Ja, es gab Kolonialismus durch europäische Länder, wovon Deutschland zeitlich gesehen, den kürzesten Anteil hatte. Und ja, es wurden Verbrechen gegen die Menschheit begannen. Nebenbei bemerkt auch von einem gewissen Robert Koch. (Da wir ja hier in einem Gesundheistforum sind, passt der Hinweis ganz gut)
Aber der Hinweis, der Westen habe seinen Wohlstand insbesondere nur durch das Ausbeuten anderer Länder geschaffen, ist absurd.
"Reicher Mann und armer Mann standen da und sah´n sich an.
Und der Arme sagte bleich: Wär´ ich nicht arm, wärst du nicht reich."
So die vielzitierte Aussage Bertold Brechts aus dem Jahr 1934.
Nur - stimmt diese Logik überhaupt? Kann Reichtum nur geschaffen werden, wenn jemand etwas verliert? Sind die Reichen nur reich, weil die Armen arm sind? Weil der eine das hat, was der andere nicht hat? Ist der Wohlstand tatsächlich wie ein Kuchen, wovon jemand ein grosses Stück abschneidet, wodurch für den anderen weniger übrigbleibt?
Bei solchen Debatten wird - wie auch von Dir mit schöner Regelmäßigkeit - immer wieder auf die Kolonialzeit verwiesen. Ab dem späten 15. Jahrhundert begannen Europas Kolonialmächte, die Rohstoffe und Bewohner der eroberten Gebiete für ihre Wirtschaft zu nutzen. Spanien baute Gold und Silber in den Anden ab. Portugal holte Zucker aus Brasilien. Frankreich gewann Mineralien in Westafrika. England verschiffte Baumwolle, Getreide und Tee in die Heimat.
Die lokale Bevölkerung wurde versklavt. Der Mensch verkam zur Ware. Zwar gab es Leibeigenschaft schon immer, etwa im antiken Rom oder kaiserlichen China. Doch mit dem Kolonialismus nahm der Menschenhandel eine neue Dimension an. Millionenfach wurden die angeblich «Wilden» von Afrika in die Kolonien Amerikas verschifft. Laut Schätzungen starben 15 Prozent bei der Überfahrt.
Der auf diese Weise angehäufte Reichtum basierte zweifellos auf dem Elend anderer. Daraus lässt sich aber keine direkte Linie zur Gegenwart ziehen.

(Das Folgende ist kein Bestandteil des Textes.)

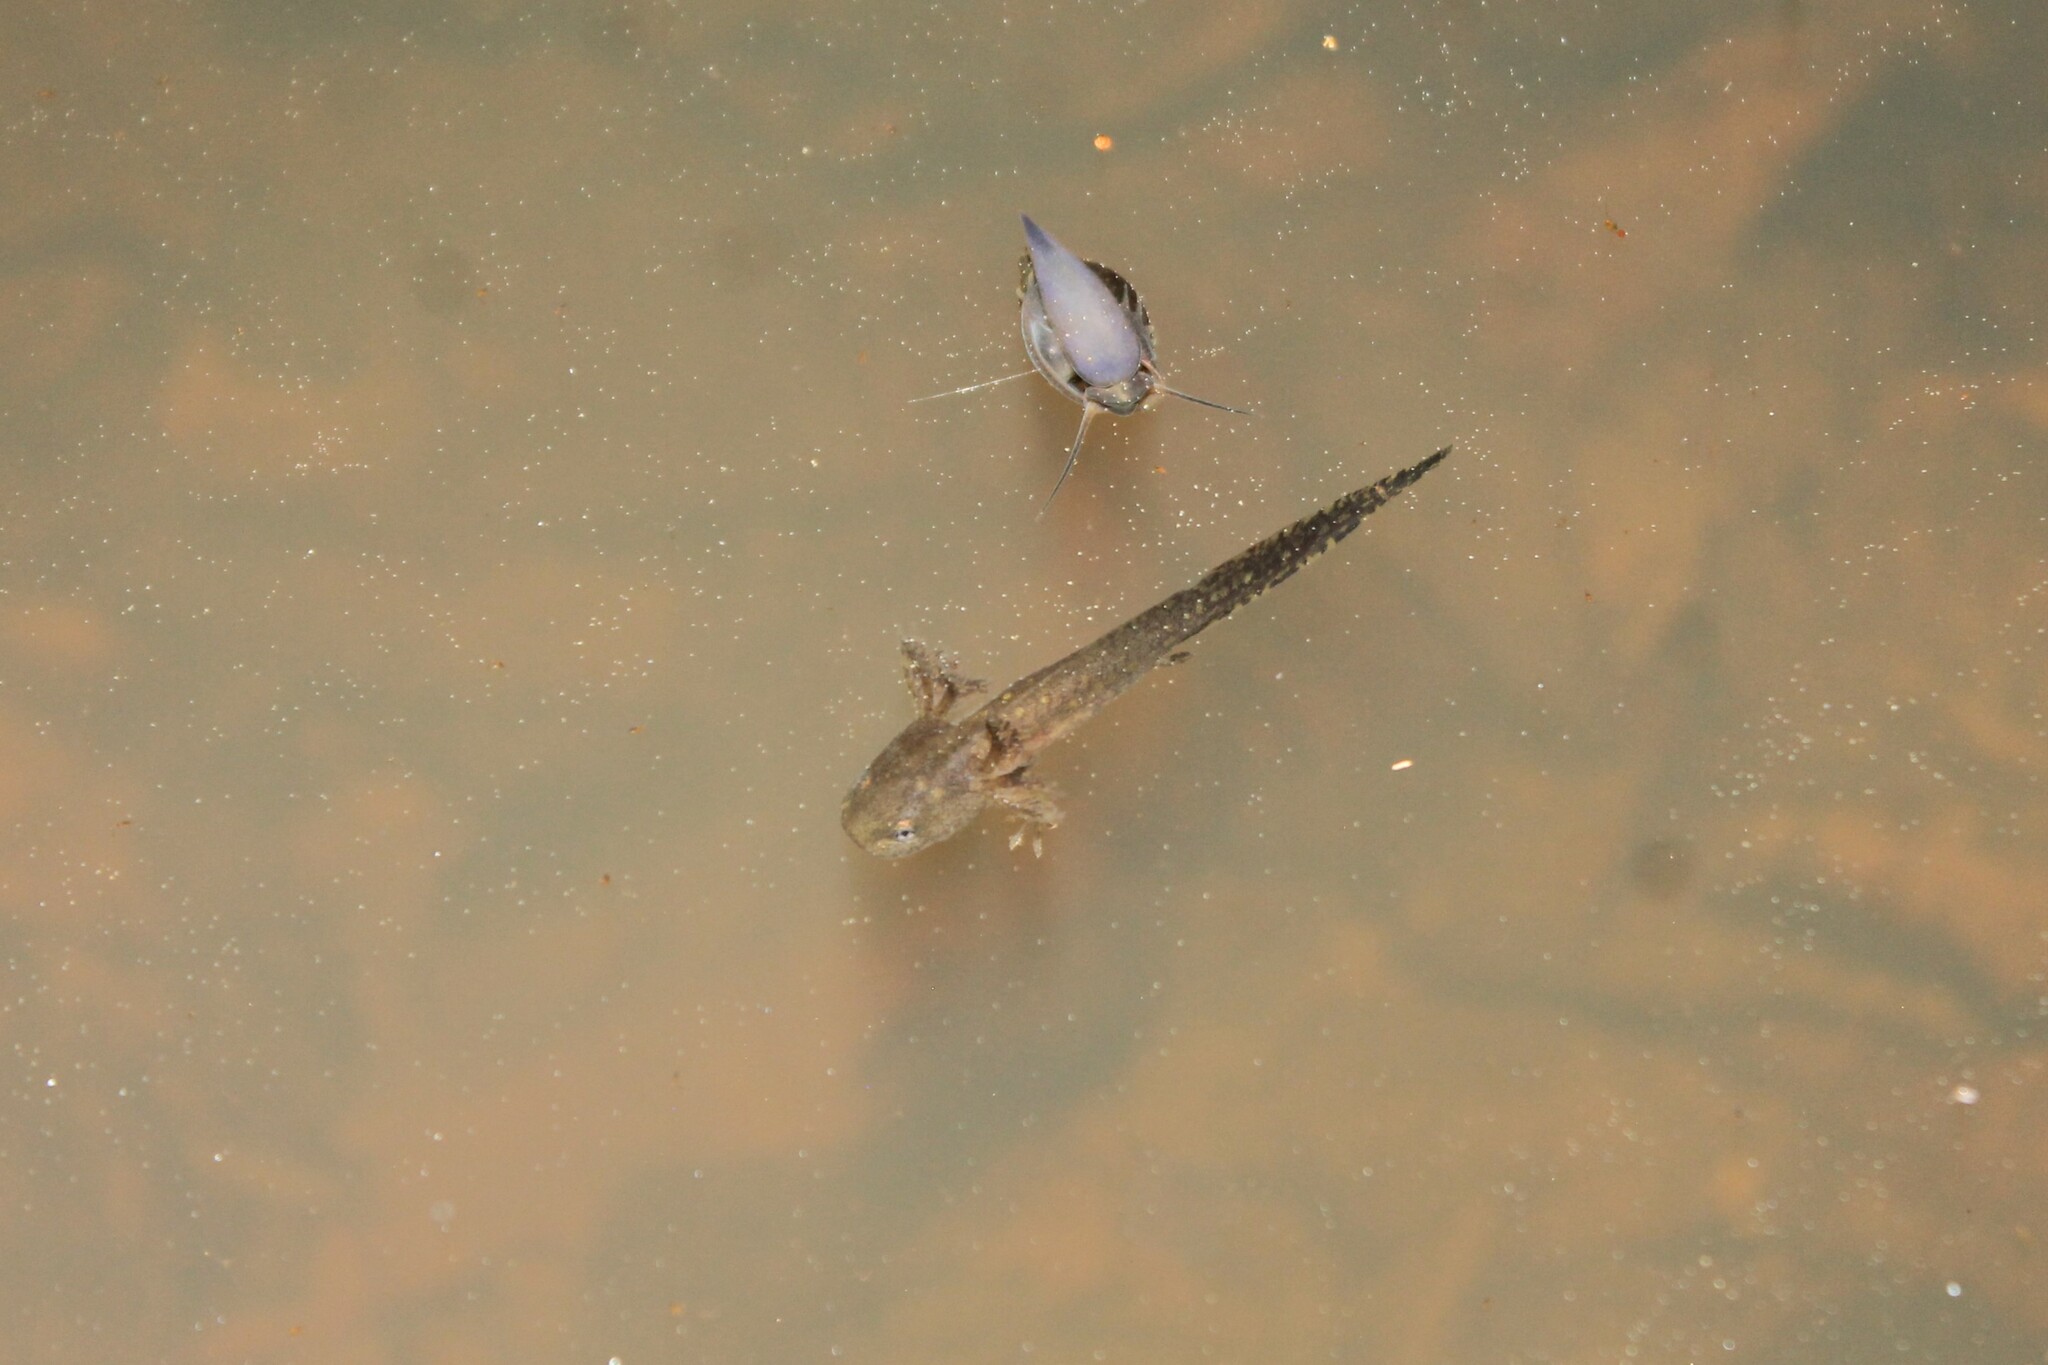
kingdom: Animalia
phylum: Chordata
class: Amphibia
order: Caudata
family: Ambystomatidae
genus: Ambystoma
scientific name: Ambystoma opacum
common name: Marbled salamander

Aber was ist dann mit der industriellen Revolution, die in der zweiten Häfte des 18. Jahrhunderts begann? War diese nicht begründet durch den Kolonialismus? Jene Revolution also, die im Westen den Übergang zu modernem Wirtschaftswachstum einleitete und breiten Bevölkerungsschichten grosse Verbesserungen brachte bei Einkommen, Bildung und Gesundheit? Unter Historikern ist dies ziemlich umstritten.
Vieles spricht nämlich gegen eine direkte Verbindung:
So wurde die industrielle Revolution durch Innovationen ausgelöst, die wenig mit den Kolonien zu tun hatten. Weder die Dampftechnologie noch die Stahlverarbeitung sind koloniales Raubgut. Auch die Behauptung, nur dank Ausbeutung der Kolonien sei die Industrialisierung finanzierbar gewesen, überzeugt nicht. Hierzu war beispielsweise Englands damaliger Handel mit Kolonien viel zu klein.
Und Deutschland?
Schauen wir uns als Beispiel mal den Bergbau an, gehen wir dazu mal in den Harz:
Im Harz wurde schon seit dem Mittelalter systematisch geschürft, am Rammelsberg in der Nähe von Goslar bereits mindestens seit dem Jahr 968.
(Der Name Goslar entstammt übrigens dem weiblichen Vornamen Gosa und Gosa war die Ehefrau des Ritters Ramm, der während einer Jagd auf ein Stück Silbererz stieß und dort dann eine Silbermine bauen ließ, daraus entstand der Ort Rammelsberg)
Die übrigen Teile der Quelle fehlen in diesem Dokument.